Aluno da PM pode ser quinto membro de quadrilha que assaltou universidade no AM

Bruno Kênio e Alan Baraúna foram presos no último sábado (4) após se divertirem em Itacoatiara com o dinheiro do assalto a universidade 



Além dos procurados e presos, outro membro pode fazer parte da quadrilha. Bruno, já preso, foi expulso da Aeronáutica após furtar R$ 14 de dentro do quartel
Durante coletiva na manhã desta segunda-feira (6), a Polícia Civil apresentou dois suspeitos acusados de roubar mais de R$43 mil do setor financeiro da Universidade Nilton Lins, localizada na Zona Centro- Sul de Manaus, no último dia 29 de abril. Além dos dois presos e outros dois procurados, levanta-se a hipótese de um suposto envolvimento de um quinto membro no crime, que seria apenas um ‘teste’ para um assalto que era planejado para acontecer no mês de junho.
Além de Bruno Kênio Teixeira Lobo, 23, e Alan Baraúna Ferreira, 22, já presos, e de Danilo Queiroz de Moraes, 22, e Pablo Alberto Nascimento Vasconcelos – que ainda são procurados –, a polícia verifica se há envolvimento do irmão de um dos assaltantes e que seria aluno oficial da Polícia Militar (PM). A informação foi repassada por um conhecido dos envolvidos, que preferiu não se identificar com medo de represálias.
Questionado sobre o caso, o delegado-geral adjunto Mário Aufiero informou a equipe de reportagem do acritica.com que a investigação corre em segredo de justiça. “O inquérito está sendo mantido sob sigilo, mas o que posso dizer é que o Danilo está foragido e o irmão dele que se chama Daniel, é aluno oficial da PM, do curso de formação que é feito lá na Nilton Lins”, declarou.
Novo assalto
De acordo com Aufiero, os suspeitos Bruno e Alan presos na madrugada do último sábado (4), quando retornavam do município de Itacoatiara (localizado a 176 quilômetros de Manaus), confirmaram em depoimento que Danilo foi o principal articulador do assalto a universidade.
“O Danilo articulou esse assalto na Nilton Lins, inclusive já estava planejando outro assalto maior para acontecer agora no meio do ano, quando a universidade renova as matrículas para o segundo semestre. O Bruno e o Alan informaram que esse roubo foi só um teste para um grande assalto que iriam fazer na universidade”, disse o delegado-geral adjunto.
Expulso por R$ 14
Bruno foi oficial da Força Aérea Brasileira (FAB) e acabou expulso após cometer um furto dentro do quartel. “Ele furtou R$14 em 2011 e pelo regime próprio e rigoroso da Aeronáutica, ele foi expulso por este problema interno”, disse o delegado.

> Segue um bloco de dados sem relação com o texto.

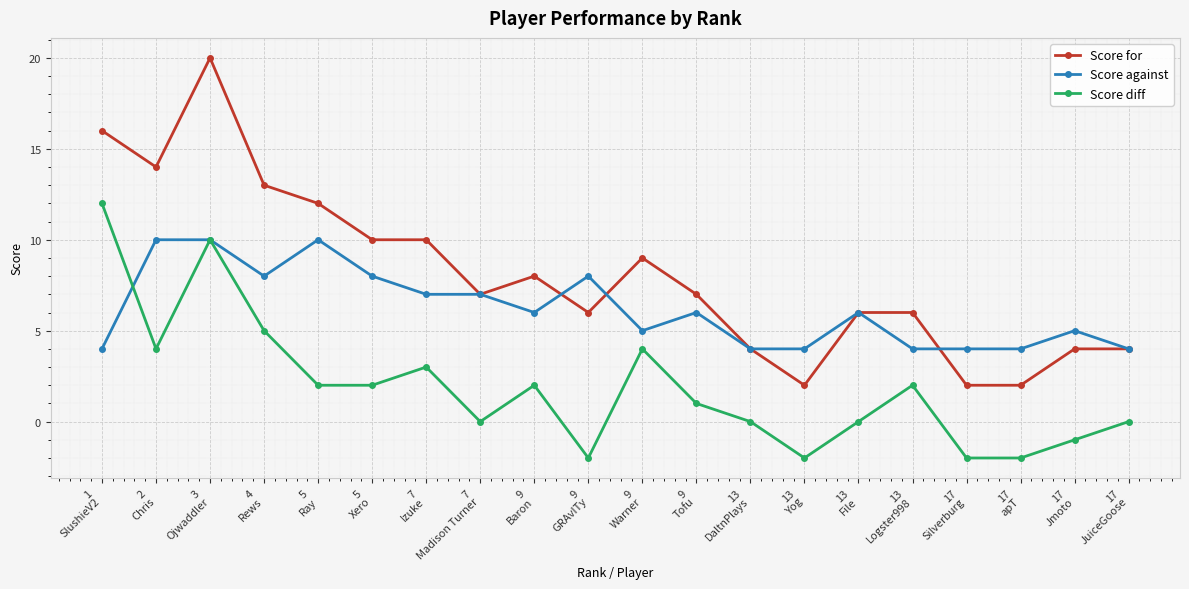

Between 1
SlushieV2 and 7
Izuke, which series saw the biggest shift?

Score diff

Danilo já foi preso em 2011 por roubo a mão armada e na ocasião, ele foi expulso da Aeronáutica por causa do crime. Danilo era estudante da universidade, no curso de Administração. Alan é réu primário e também servia a Força Aérea.
“O que mais interessante de destacar, é que ele estava cumprindo pena no regime semiaberto e agora ele vai ter a regressão de pena para o regime fechado, além de responder por mais esse crime”, falou Aufiero.
Assalto
No dia do assalto, Bruno, Alan e Danilo entraram na universidade de ‘caras limpas’, sem qualquer disfarce, e somente colocaram as máscaras para não serem reconhecidos no corredor da instituição, antes de abordarem as vítimas do setor financeiro.

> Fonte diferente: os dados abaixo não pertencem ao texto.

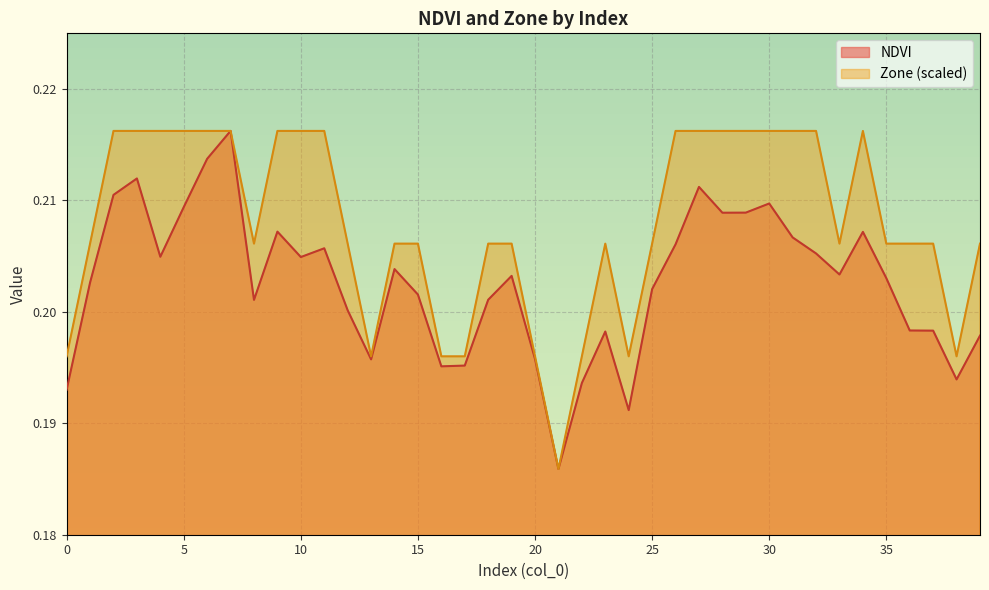

What are all the series names shown in the legend?

NDVI, Zone (scaled)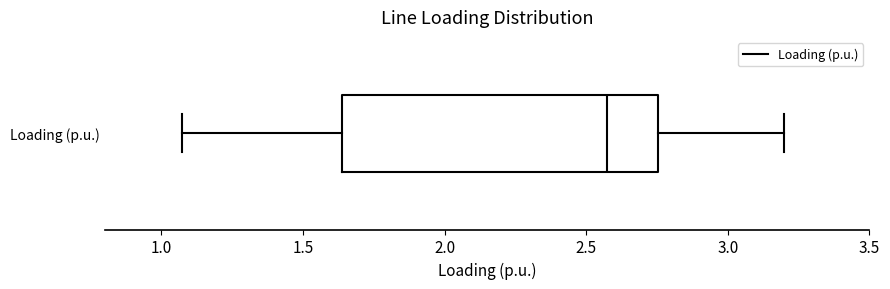

Transcribe this box plot: give where the median line is, the range the box spans, and where the two whiskers end, as read against the x-axis. The values are not printed on the chart, so give them approximately, as read against the axis.

median 2.55, box 1.65 to 2.75, whiskers 1.05 to 3.20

Os suspeitos armados levaram aproximadamente R$43 mil em espécie da Universidade Nilton Lins. De acordo com a delegada titular do 12º Distrito Integrado de Polícia (DIP), Hosana Andrade, Danilo usou um álibi para despistar a polícia do seu envolvimento no assalto. No dia do assalto, a primeira informação dava conta de que R$5 mil haviam sido roubados do local.

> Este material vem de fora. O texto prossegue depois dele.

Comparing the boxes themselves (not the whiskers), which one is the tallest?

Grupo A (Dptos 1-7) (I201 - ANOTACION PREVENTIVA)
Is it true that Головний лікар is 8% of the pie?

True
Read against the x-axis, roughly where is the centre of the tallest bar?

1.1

“O Danilo usou um álibi muito forte, após cometer o assalto, ele deu entrada no albergue, onde cumpria pena no regime aberto, como se tivesse dentro do regime. Na verdade, ele cometeu o assalto, saiu da universidade direto para o regime”, declarou.

Foragidos
Danilo Queiroz de Moraes e Pablo Alberto Nascimento Vasconcelos continuam foragidos e são procurados pela polícia. O delegado-geral da Polícia Civil, Josué Rocha, salientou que houve integração entre os investigadores e a perícia na coleta da materialidade do crime e que não há duvidas sobre a participação dos suspeitos.
A população pode ajudar a polícia com informações que levem até os suspeitos, pode entrando em contato pelos telefones (92)3214-2260 ou 3362-2187.  A identidade do denunciante será preservada.